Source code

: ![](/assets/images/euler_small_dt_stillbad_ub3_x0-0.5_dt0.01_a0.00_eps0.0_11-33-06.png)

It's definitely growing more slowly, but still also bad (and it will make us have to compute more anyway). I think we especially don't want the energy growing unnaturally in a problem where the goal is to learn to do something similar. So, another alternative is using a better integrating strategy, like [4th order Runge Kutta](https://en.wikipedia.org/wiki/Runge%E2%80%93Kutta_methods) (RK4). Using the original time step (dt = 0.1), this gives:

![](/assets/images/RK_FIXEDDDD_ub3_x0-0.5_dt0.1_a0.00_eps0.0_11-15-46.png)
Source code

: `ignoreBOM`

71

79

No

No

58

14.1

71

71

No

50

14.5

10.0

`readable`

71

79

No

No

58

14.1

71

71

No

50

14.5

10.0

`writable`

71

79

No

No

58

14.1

Task details ::
Tally the lines in the entries above that hold the word "images". Reply with nothing but that count.

Answer to this exercise ::
2